A wqb-number, or B-number for short, is a non-negative integer whose decimal form contains the sub- string "13" and can be divided by 13. For example, 130 and 2613 are wqb-numbers, but 143 and 2639 are not.

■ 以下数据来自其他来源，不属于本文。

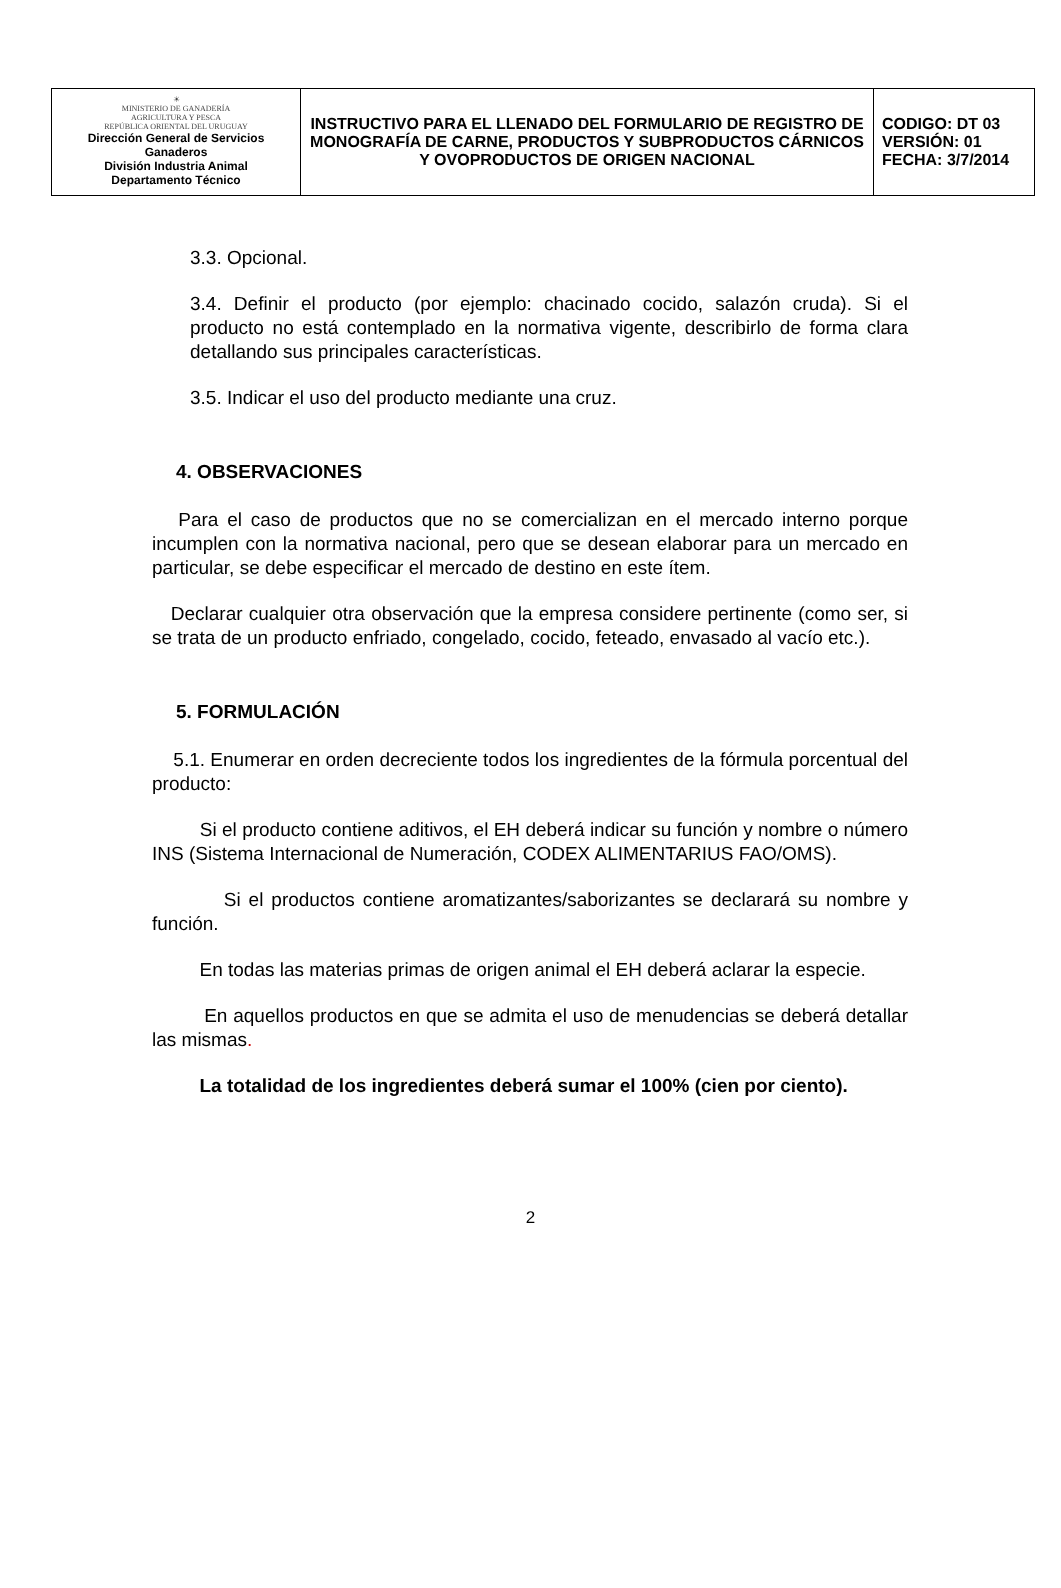| ☀ MINISTERIO DE GANADERÍA AGRICULTURA Y PESCA REPÚBLICA ORIENTAL DEL URUGUAY Dirección General de Servicios Ganaderos División Industria Animal Departamento Técnico | INSTRUCTIVO PARA EL LLENADO DEL FORMULARIO DE REGISTRO DE MONOGRAFÍA DE CARNE, PRODUCTOS Y SUBPRODUCTOS CÁRNICOS Y OVOPRODUCTOS DE ORIGEN NACIONAL | CODIGO: DT 03 VERSIÓN: 01 FECHA: 3/7/2014 |
3.3. Opcional.
3.4. Definir el producto (por ejemplo: chacinado cocido, salazón cruda). Si el producto no está contemplado en la normativa vigente, describirlo de forma clara detallando sus principales características.
3.5. Indicar el uso del producto mediante una cruz.
4. OBSERVACIONES
Para el caso de productos que no se comercializan en el mercado interno porque incumplen con la normativa nacional, pero que se desean elaborar para un mercado en particular, se debe especificar el mercado de destino en este ítem.
Declarar cualquier otra observación que la empresa considere pertinente (como ser, si se trata de un producto enfriado, congelado, cocido, feteado, envasado al vacío etc.).
5. FORMULACIÓN
5.1. Enumerar en orden decreciente todos los ingredientes de la fórmula porcentual del producto:
Si el producto contiene aditivos, el EH deberá indicar su función y nombre o número INS (Sistema Internacional de Numeración, CODEX ALIMENTARIUS FAO/OMS).
Si el productos contiene aromatizantes/saborizantes se declarará su nombre y función.
En todas las materias primas de origen animal el EH deberá aclarar la especie.
En aquellos productos en que se admita el uso de menudencias se deberá detallar las mismas.
La totalidad de los ingredientes deberá sumar el 100% (cien por ciento).
2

Your task is to calculate how many wqb-numbers from 1 to n for a given integer n.
Input
Process till EOF. In each line, there is one positive integer n(1 <= n <= 1000000000).
Output
Print each answer in a single line.
Sample Input
13 100 200 1000
Sample Output
1 1 2 2
与其叫数位dp,我觉得这种题其实就是搜索
此题我开了4维数组
分别记录当前位数,是否被限制,前面是否为1,前面是否出现了13
#include<stdio.h>
#include<string.h>
#include<algorithm>
#include<iostream>
using namespace std;
int dp[20][20][2][2],a[20];
int dfs(int pos,int mod,int lim,int sta,int bef)
{
int s,ans=0;
if(pos==0) return mod%13==0&&sta==1;
if(!lim&&dp[pos][mod][bef][sta]!=-1) return dp[pos][mod][bef][sta];
s=lim==1?a[pos]:9;
int temp;
for(int i=0; i<=s; i++)
{
temp=(mod*10+i)%13;
//cout<<pos<<" "<<lim<<" "<<bef<<" "<<"temp="<<temp<<" "<<s<<" "<<i<<endl;
if(i==1)
{
ans+=dfs(pos-1,temp,lim&&i==s,sta,1);
}
else if(bef&&i==3)
{
ans+=dfs(pos-1,temp,lim&&i==s,1,0);
}
else
{
ans+=dfs(pos-1,temp,lim&&i==s,sta,0);
}
}
if(!lim) dp[pos][mod][bef][sta]=ans;
//cout<<ans<<" "<<pos<<" "<<bef<<endl;
return ans;
}
int solve(int x)
{
int cnt=0;
while(x!=0)
{
cnt++;
a[cnt]=x%10;
x/=10;
}
return dfs(cnt,0,1,0,0);
}
int main()
{
int n;
memset(dp,-1,sizeof(dp));
while(~scanf("%d",&n))
{
cout<<solve(n)<<endl;
//printf("%d
",ans);
}
return 0;
}